Wednesday, October 18, 2006

You know, I realized today that I don't know how to count.

Or add.

And subtract and multiply and divide.

Let's just say numbers aren't my strong suit --- which would explain the (useless) degree that I eventually got while doing a four-year stint in postsecondary education. (Gosh. That sounded like I did time in prison, didn't it?)

It's a good thing I didn't open my mouth to say anything, otherwise, I'd just come off looking like a complete dumb ass.

In my old age, I've learned to control my big fat mouth --- to a certain degree.

So, anyway, today was one of those days where I really didn't feel like going into work. (Though, some would argue that this is how I feel on most days.) But even if you don't "feel" like going into work, there's really no choice in the matter, is there? Not if you like having money to, you know, pay the bills and have food to eat and clothes to wear...you know...stuff like that.

The thing is, getting to the station today, they were giving away stuff...and you know how much I love "free".

Okay, granted, that probably makes me sound like some unbelievably lame cheap ass, but you know what? I'm slowly coming to accept the fact that this is my life and I should just accept it and friggin' move on.


Don't ask me why, but I monitor the moods of this guy at work. No --- I don't have any romantic interest in him.

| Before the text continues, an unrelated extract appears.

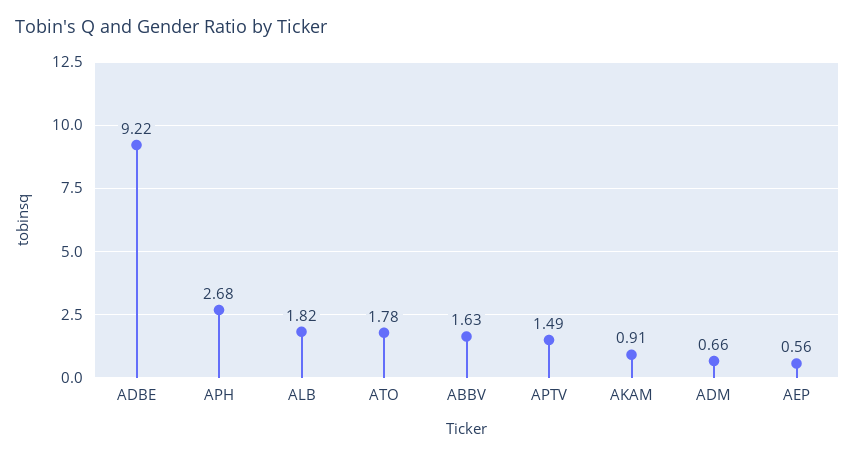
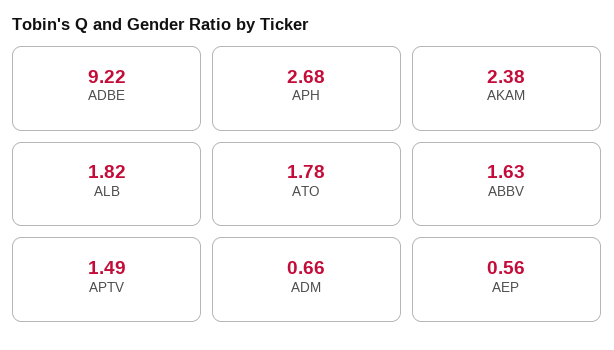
AKAM: 0.91 -> 2.38

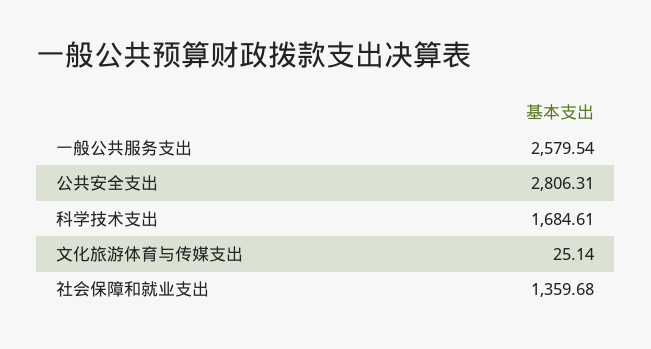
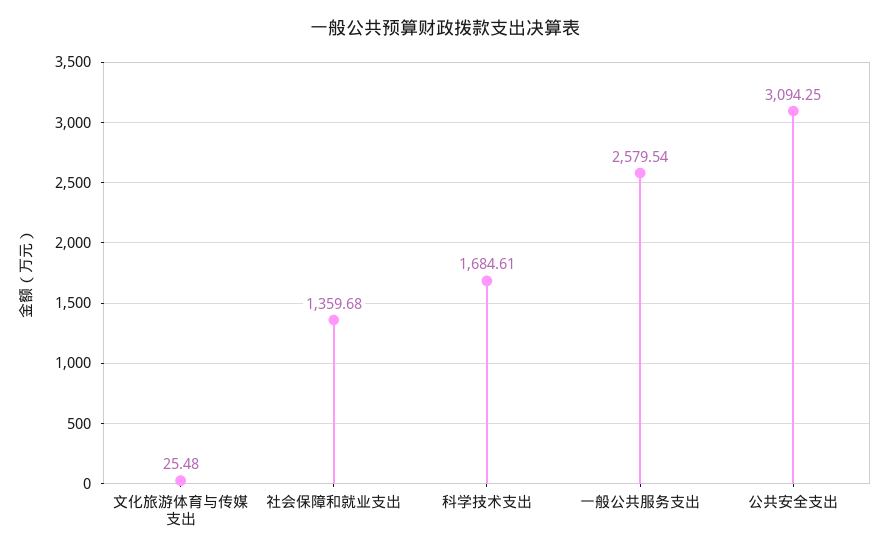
公共安全支出: 2806.31 -> 3094.25
文化旅游体育与传媒支出: 25.14 -> 25.48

He's gay.

I don't know why, but he just seems really sad to me and a part of me kinda identifies with that look he has on his face.

Sometimes, I think that there are all those people out there who feel alone and like nobody sees them or cares about them...but I know it's not true.

Sometimes, you've got some weirdo like me, who actually wonders how you're doing and wants to ask, but I kinda feel like it's not my place 'cause we're not friends.

Maybe I should ask, anyway.


In something totally unrelated...

There are times when I sit down to write in this blog and I'm just seized with this paranoid fear that maybe someone I know --- and it doesn't even have to be someone I'm close to --- will read it. And so, I start writing in generalities and after awhile, it's like, "Holy shit. I have nothing I want to write about. I must be really boring."

And the whole "boring" tag is something that nobody in their right mind wants to get stuck with.